Nel 1870 lo scultore Giovanni Giuseppe Fontana, dopo aver rintracciato le varie parti del pergamo nel Duomo, nel Camposanto e in altri luoghi, propose una ricomposizione aggiungendo l’ossatura architettonica ed alcuni elementi mancanti, basandosi sugli altri modelli medievali e sulla descrizione fornita da Raffaello Roncioni nelle sue Istorie pisane. Sulla base dei disegni del Fontana fu riprodotto dagli inglesi un modello del pergamo in mostra all’Esposizione universale di Parigi del 1867.
L’ambone fu ricollocato nella cattedrale solo nel 1926 – in altra posizione e ricomposto secondo criteri diversi dall’originaria struttura (per i particolari delle complesse vicende che portarono alla ricomposizione si vedano le fonti e la bibliografia indicate) – per volere dell’arcivescovo Card.
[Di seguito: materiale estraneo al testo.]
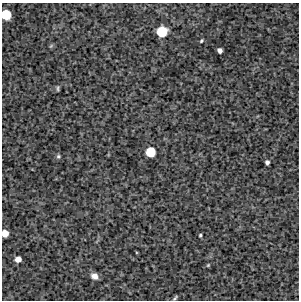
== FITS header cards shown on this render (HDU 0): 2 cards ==
NAXIS1  =                  297 /Length X axis
NAXIS2  =                  298 /Length Y axis

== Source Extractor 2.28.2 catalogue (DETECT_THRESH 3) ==
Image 297 x 298 px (HDU 0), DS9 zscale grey, 1 PNG px = 1 image px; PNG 301 x 302 px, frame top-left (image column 1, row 298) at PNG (2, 3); no overlay
Background 4760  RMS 230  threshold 702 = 3 sigma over >= 5 px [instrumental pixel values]
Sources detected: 14; all 14 listed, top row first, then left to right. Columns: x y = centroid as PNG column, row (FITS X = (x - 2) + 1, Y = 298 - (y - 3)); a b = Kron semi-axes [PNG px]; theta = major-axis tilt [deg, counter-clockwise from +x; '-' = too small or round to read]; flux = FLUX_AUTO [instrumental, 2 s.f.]
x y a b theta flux
6 15 7 7 - 460000
162 31 8 7 - 520000
201 41 5 3 - 19000
220 50 5 4 - 62000
58 88 8 3 86 22000
150 152 7 7 - 420000
58 156 5 5 - 27000
267 162 4 4 - 46000
5 233 6 5 - 170000
200 235 3 3 - 20000
18 259 5 5 - 100000
208 265 5 3 - 14000
94 276 7 6 - 95000
175 298 7 3 46 22000
At the frame edge (FLAGS 8, measured only in part): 2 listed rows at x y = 6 15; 5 233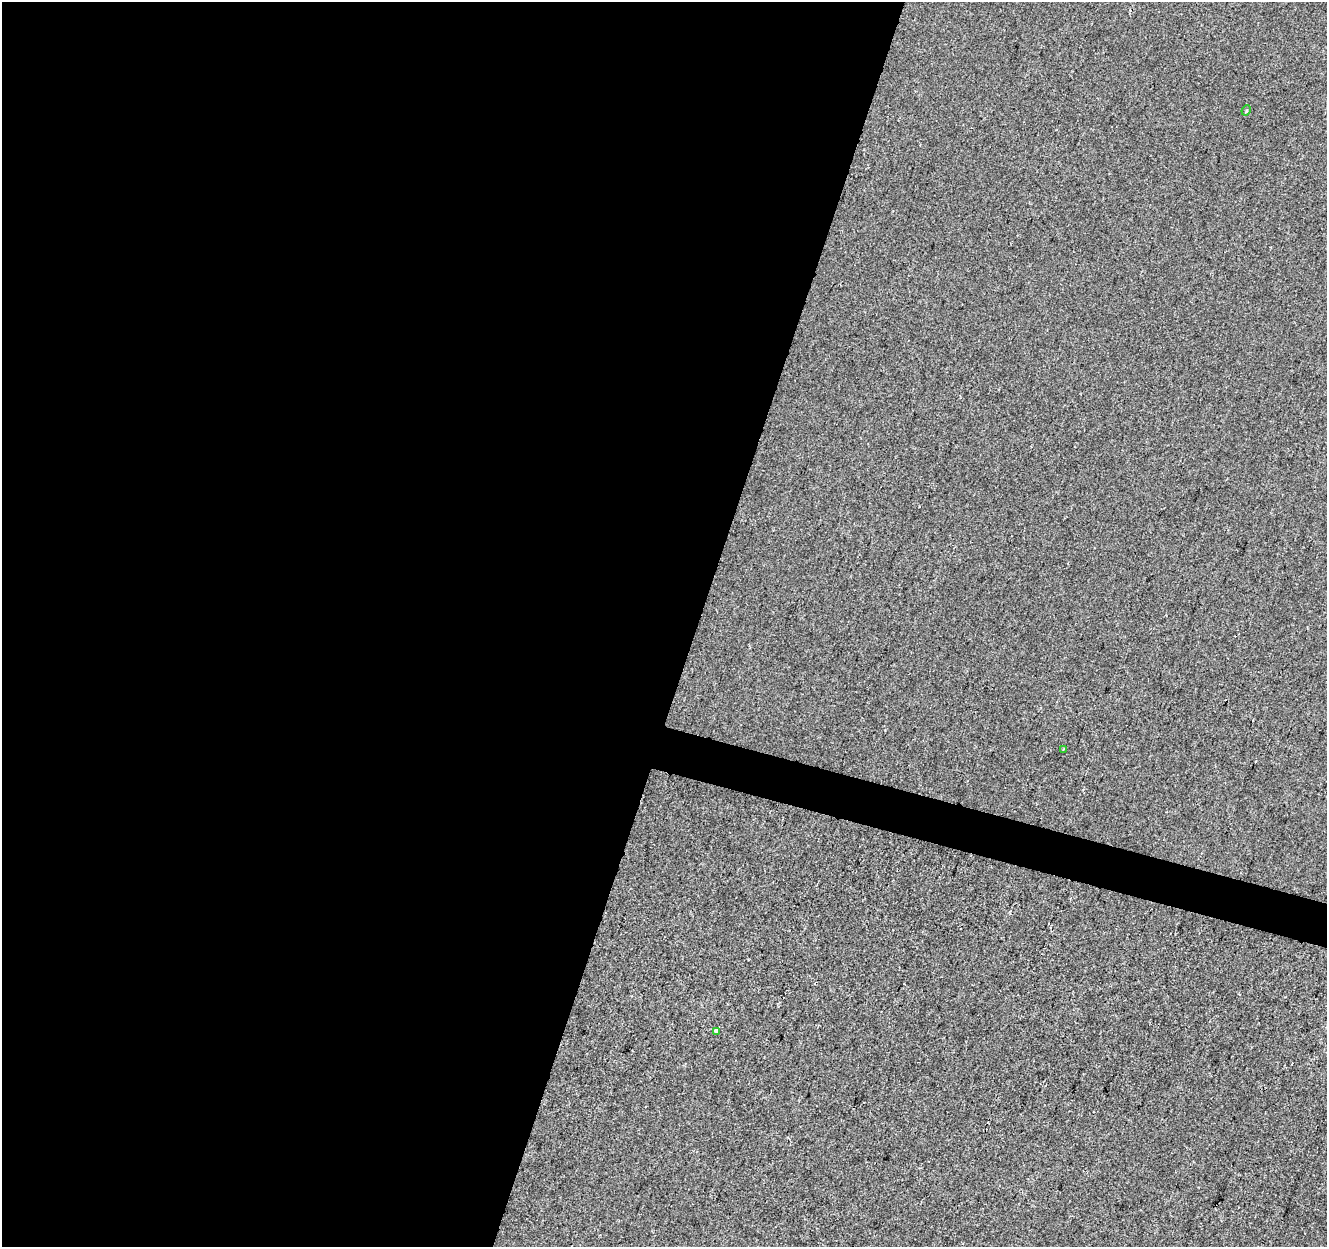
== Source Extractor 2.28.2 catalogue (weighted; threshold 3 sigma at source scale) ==
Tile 5 of 4 x 4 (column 1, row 2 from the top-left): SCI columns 8-1332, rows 2768-4012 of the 5308 x 5473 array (HDU 1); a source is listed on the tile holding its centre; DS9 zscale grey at full resolution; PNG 1329 x 1249 px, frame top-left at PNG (2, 2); each listed source drawn as its Kron ellipse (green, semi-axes under 4 px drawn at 4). Shown black and unused: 54% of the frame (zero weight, under 2 of 3 exposures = <1% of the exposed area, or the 3 px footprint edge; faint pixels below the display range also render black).
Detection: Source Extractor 2.28.2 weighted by HDU 2 'WHT'; one run over the whole footprint, this tile lists its part. Background -8.94e-05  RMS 0.0042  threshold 0.019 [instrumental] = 3 sigma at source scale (4.5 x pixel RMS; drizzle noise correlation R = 1.50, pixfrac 1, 0.0396/0.0396 arcsec/px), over >= 5 px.
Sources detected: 4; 1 cosmic-ray / hot-pixel residue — neither listed nor drawn; the other 3 listed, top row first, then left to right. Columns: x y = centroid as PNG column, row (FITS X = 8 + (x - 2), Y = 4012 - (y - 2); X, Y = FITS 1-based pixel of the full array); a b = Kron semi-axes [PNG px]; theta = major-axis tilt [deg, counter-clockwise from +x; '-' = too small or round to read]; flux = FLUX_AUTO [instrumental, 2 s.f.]
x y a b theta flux
1246 110 5 3 - 0.6
1064 749 3 2 - 0.41
716 1031 4 4 - 1.5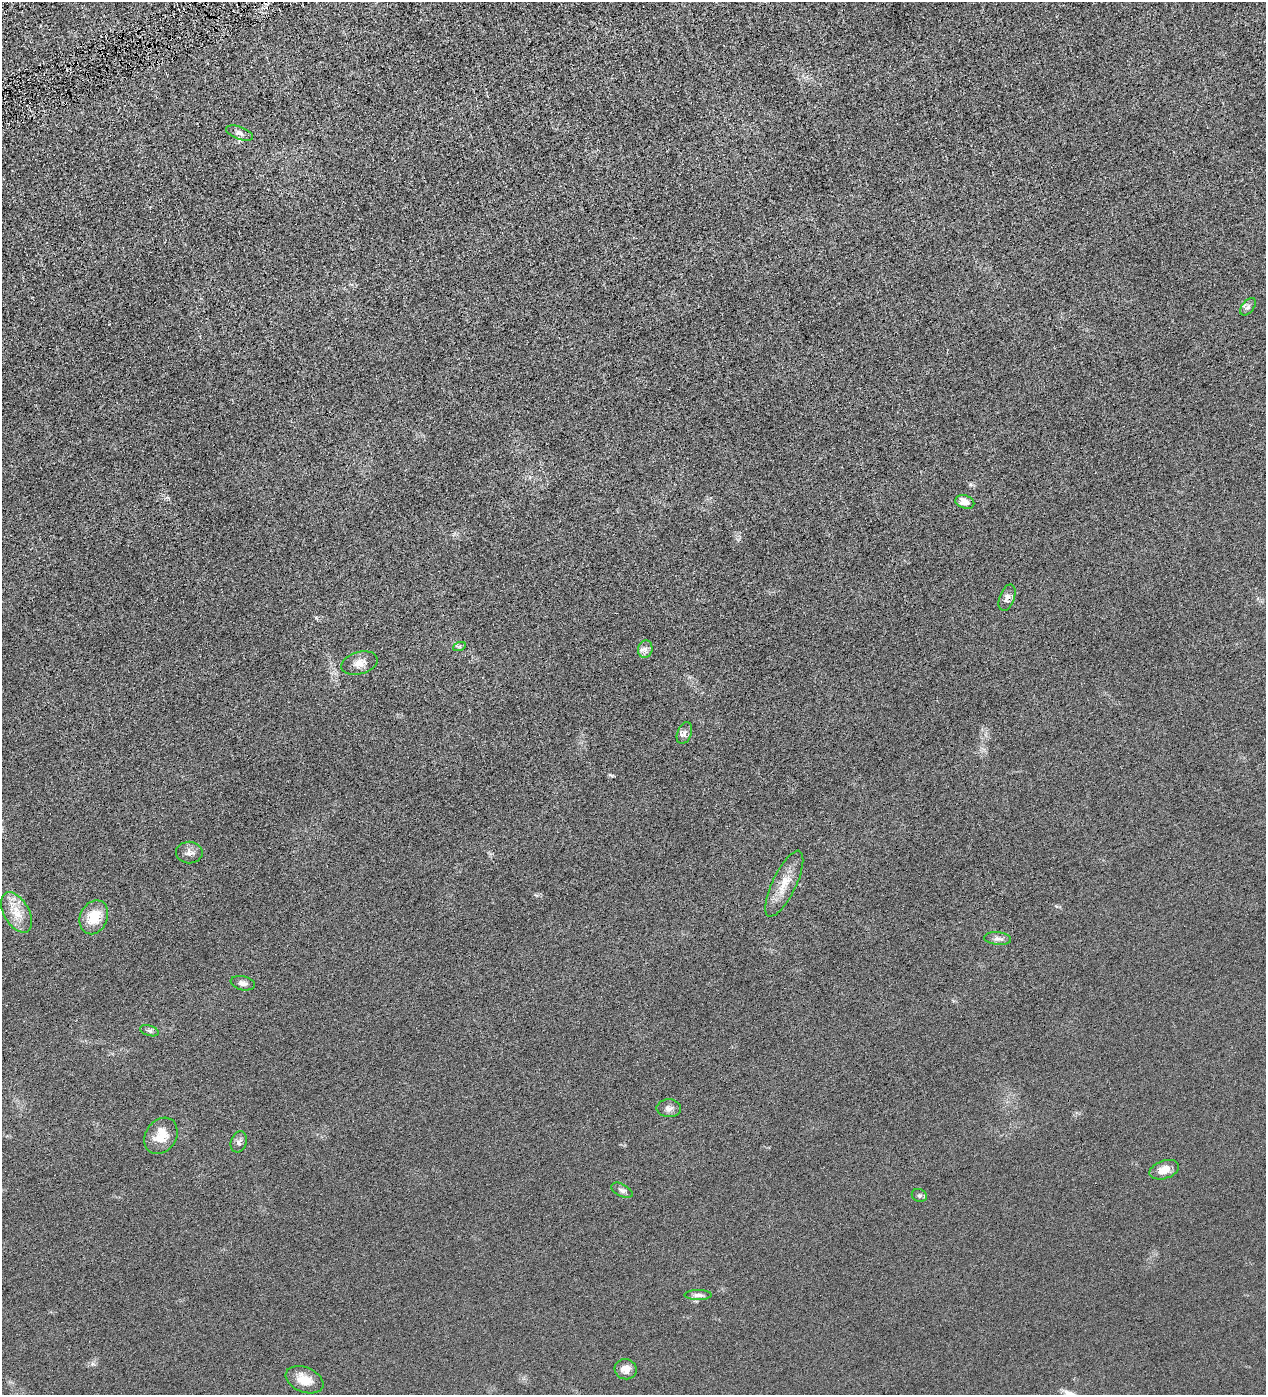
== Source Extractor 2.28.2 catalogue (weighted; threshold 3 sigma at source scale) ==
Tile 11 of 4 x 4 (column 3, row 3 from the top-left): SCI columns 2692-3955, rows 1396-2788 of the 5513 x 5577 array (HDU 1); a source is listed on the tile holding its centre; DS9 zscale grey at full resolution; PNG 1268 x 1397 px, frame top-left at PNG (2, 2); each listed source drawn as its Kron ellipse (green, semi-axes under 4 px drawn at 4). Shown black and unused: <1% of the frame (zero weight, under 4 of 8 exposures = <1% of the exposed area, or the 3 px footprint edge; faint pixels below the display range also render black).
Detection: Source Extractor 2.28.2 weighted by HDU 2 'WHT'; one run over the whole footprint, this tile lists its part. Background 0.0133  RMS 0.0042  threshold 0.0173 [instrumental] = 3 sigma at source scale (4.09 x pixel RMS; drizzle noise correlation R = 1.36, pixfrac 0.8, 0.05/0.05 arcsec/px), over >= 5 px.
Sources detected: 24; all 24 listed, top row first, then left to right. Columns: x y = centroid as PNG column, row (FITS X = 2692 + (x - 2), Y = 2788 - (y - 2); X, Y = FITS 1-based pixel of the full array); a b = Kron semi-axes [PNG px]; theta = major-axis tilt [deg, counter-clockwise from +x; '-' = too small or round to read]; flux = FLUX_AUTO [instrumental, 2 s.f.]
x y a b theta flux
240 133 14 6 -20 1.4
1248 307 10 6 52 1.1
965 502 9 6 -16 3.1
1007 598 14 7 70 1.9
459 647 6 4 19 0.58
645 649 9 7 82 1.5
360 663 18 11 16 3.4
684 733 11 7 69 1.5
189 852 13 11 -1 2.1
784 884 36 12 64 6.7
17 912 22 12 -60 6.3
94 917 17 13 67 8.7
998 938 13 6 -5 1.5
243 983 12 7 -12 1.5
149 1031 10 5 -17 0.89
669 1108 12 9 -1 1.8
161 1136 19 15 55 6.6
239 1142 11 8 69 1.4
1164 1170 15 9 19 4.1
622 1190 11 6 -27 1.2
919 1195 7 6 - 0.91
698 1295 13 5 0 1.4
626 1369 11 10 - 3.4
304 1380 19 12 -22 5.5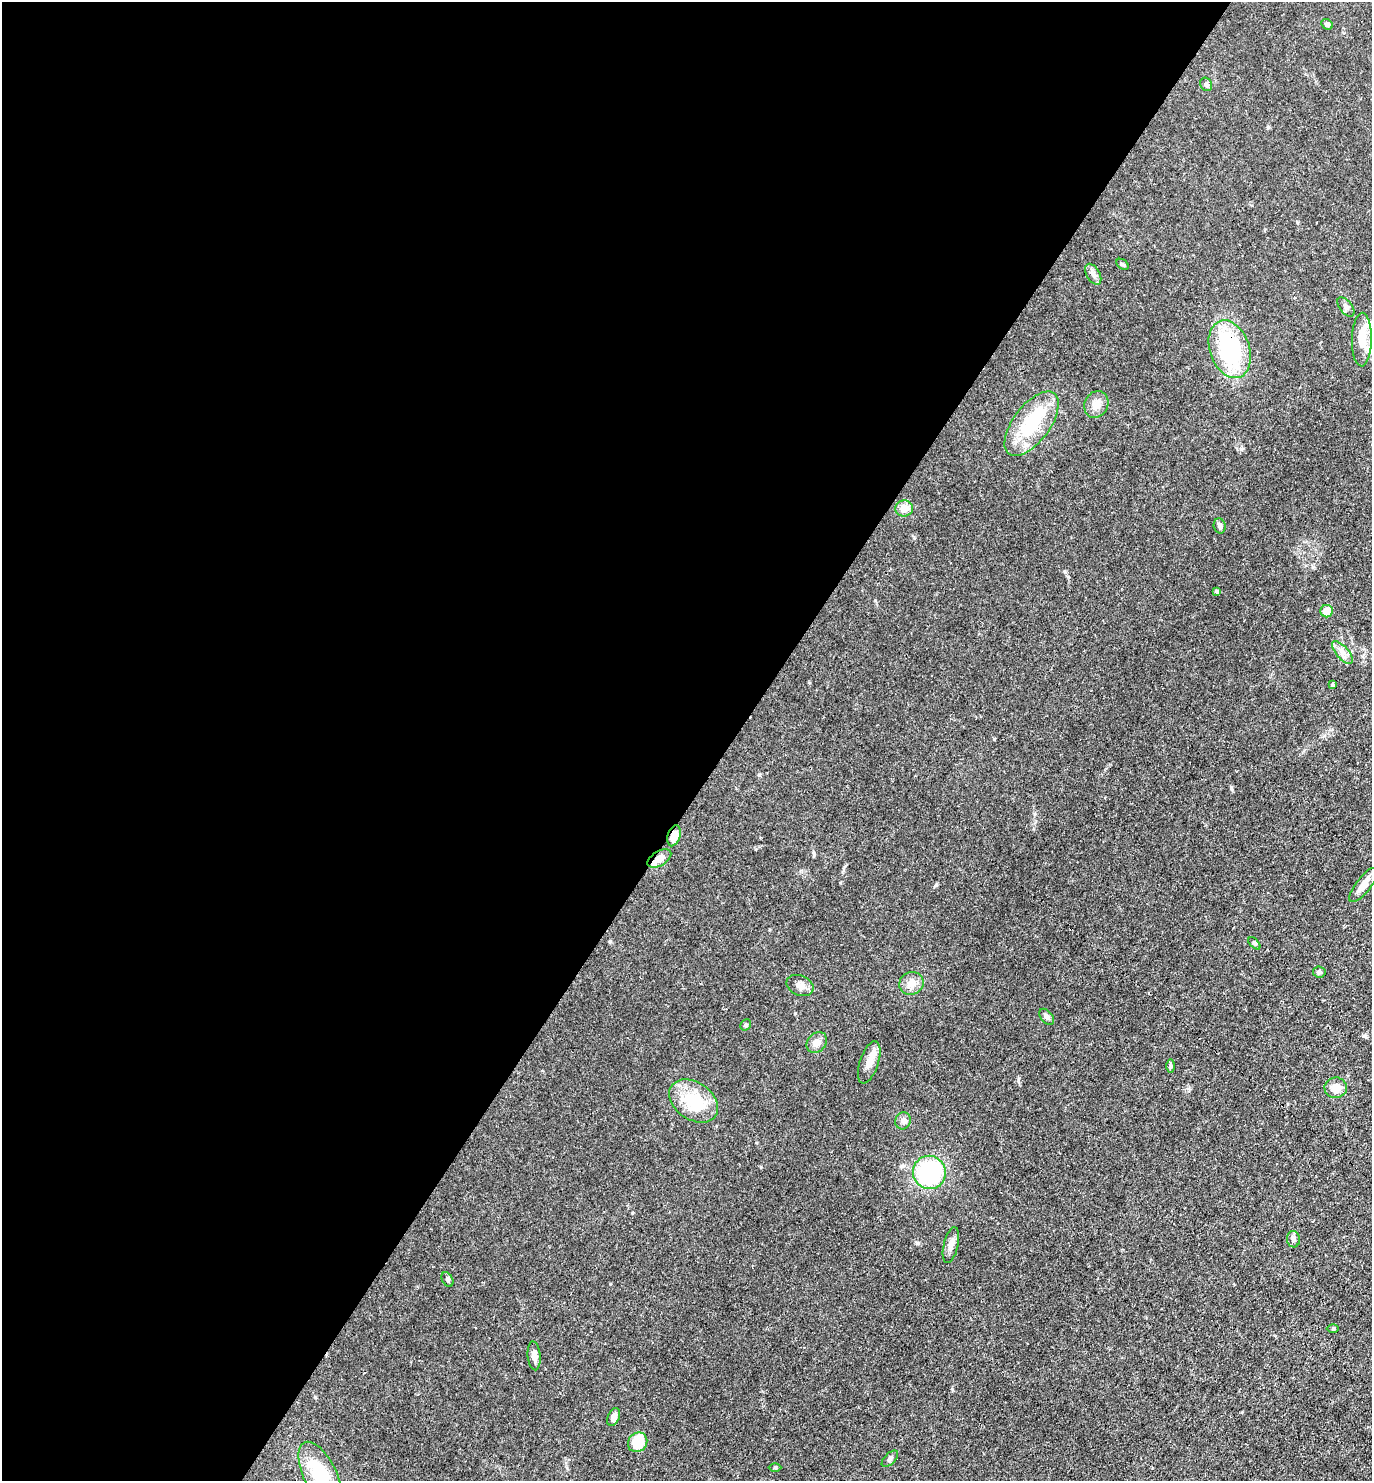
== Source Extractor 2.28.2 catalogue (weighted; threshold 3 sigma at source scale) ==
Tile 5 of 4 x 4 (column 1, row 2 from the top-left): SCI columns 293-1662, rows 2961-4439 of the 5925 x 5919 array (HDU 1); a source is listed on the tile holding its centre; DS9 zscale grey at full resolution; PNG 1374 x 1483 px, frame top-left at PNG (2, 2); each listed source drawn as its Kron ellipse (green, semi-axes under 4 px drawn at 4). Shown black and unused: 53% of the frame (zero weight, under 3 of 4 exposures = <1% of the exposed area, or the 3 px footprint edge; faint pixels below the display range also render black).
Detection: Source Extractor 2.28.2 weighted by HDU 2 'WHT'; one run over the whole footprint, this tile lists its part. Background 0.0243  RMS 0.0028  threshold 0.0126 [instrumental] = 3 sigma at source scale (4.5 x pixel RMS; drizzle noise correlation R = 1.50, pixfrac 1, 0.05/0.05 arcsec/px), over >= 5 px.
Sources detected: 44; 1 inside a brighter object's white glare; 1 cosmic-ray / hot-pixel residue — neither listed nor drawn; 1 inside a brighter listed object's ellipse — not listed separately; the other 41 listed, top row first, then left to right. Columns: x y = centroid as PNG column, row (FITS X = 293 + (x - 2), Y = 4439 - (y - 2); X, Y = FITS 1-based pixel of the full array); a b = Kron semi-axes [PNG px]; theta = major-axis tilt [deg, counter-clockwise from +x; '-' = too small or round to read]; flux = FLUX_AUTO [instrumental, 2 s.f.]
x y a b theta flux
1327 24 6 5 - 0.56
1206 84 7 5 -59 0.6
1122 264 7 4 -39 0.45
1093 274 11 6 -60 1.1
1346 307 11 6 -51 0.88
1362 340 27 10 89 6
1230 349 30 20 -71 27
1096 404 14 11 61 2.4
1032 424 38 18 53 16
904 508 9 8 - 2.9
1220 526 7 6 - 0.76
1217 591 4 3 - 0.6
1327 611 6 6 - 3.7
1342 652 14 6 -49 1.7
1333 685 4 3 - 0.37
674 836 11 6 73 3.1
659 859 13 7 32 2.4
1364 885 21 7 52 2.7
1254 943 7 4 -44 0.4
1319 972 6 5 - 0.61
911 983 12 11 - 2.3
800 986 14 10 -23 1.7
1047 1017 9 6 -52 0.75
746 1025 6 5 - 0.38
817 1043 11 9 42 1.8
869 1062 22 9 71 3.1
1170 1066 7 4 89 0.46
1336 1088 11 10 - 2.5
694 1101 27 18 -34 12
903 1121 8 7 - 1
929 1172 17 16 - 35
1293 1239 8 6 -82 0.78
951 1245 18 7 77 1.7
447 1279 8 5 -62 0.51
1333 1329 6 4 0 0.29
534 1356 14 6 -85 1.6
614 1417 9 5 66 1.5
638 1442 10 9 - 8
890 1459 10 5 44 0.69
775 1467 6 4 1 0.34
320 1475 36 16 -64 13
Overlapping masked pixels (flux is a lower limit): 3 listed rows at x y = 1230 349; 674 836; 659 859
Isophote crosses this tile's border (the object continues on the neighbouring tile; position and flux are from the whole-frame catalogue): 1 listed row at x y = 320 1475
Unlisted compact peaks at least as high as the median listed source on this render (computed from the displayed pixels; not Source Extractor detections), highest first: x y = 936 885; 994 739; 1232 790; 918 1243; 1363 1036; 759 775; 761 1167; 610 1284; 840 883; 315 1397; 609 941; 1018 1080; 795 1013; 952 1389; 914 537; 755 849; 1268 127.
Pietro Maffi, che nella lettera pastorale per la Quaresima del 1927 affermò con decisione la funzione di questa struttura: “predichi dunque anche il pulpito; e questo vediamo di ottenere che, dipartendosene, i suoi ammiratori si allontanino non soltanto con una visione d’arte nelle pupille, ma ancora con una più viva fede e con una più soave bontà nell’anima e nel cuore.” Vogliamo qui soffermarci su un aspetto della ricomposizione voluta dal Maffi, forse poco conosciuto, ossia la necessità di coprire le nudità di alcuni sostegni, ritenuti dall’Arcivescovo una “sconvenienza in duomo”. Lo scultore Lodovico Pogliaghi, che faceva parte della Commissione per la ricomposizione, fu incaricato di realizzare i modelli in gesso per le vesti; quest’ultimo asseriva che “il provvedimento era necessario, più ancora che per nascondere la nudità, per velare le deformità della scultura” (si veda a tal proposito la corrispondenza tra il Maffi e il Prof. Iginio Supino tra febbraio e ottobre del 1926). Il panneggio per la statua della Prudenza (o Castità), realizzato in “bronzo smaltato”, è ben visibile nella fotografia realizzata nel 1928 dagli stabilimenti Anderson (1845 – 1963), appartenente alla fototeca della Fondazione Zeri presso l’Università di Bologna. Stessa cosa la si può osservare per la figura dell’Ercole che nella fotografia del Catalogo generale dei beni culturali ha ancora la foglia che copre le parti intime.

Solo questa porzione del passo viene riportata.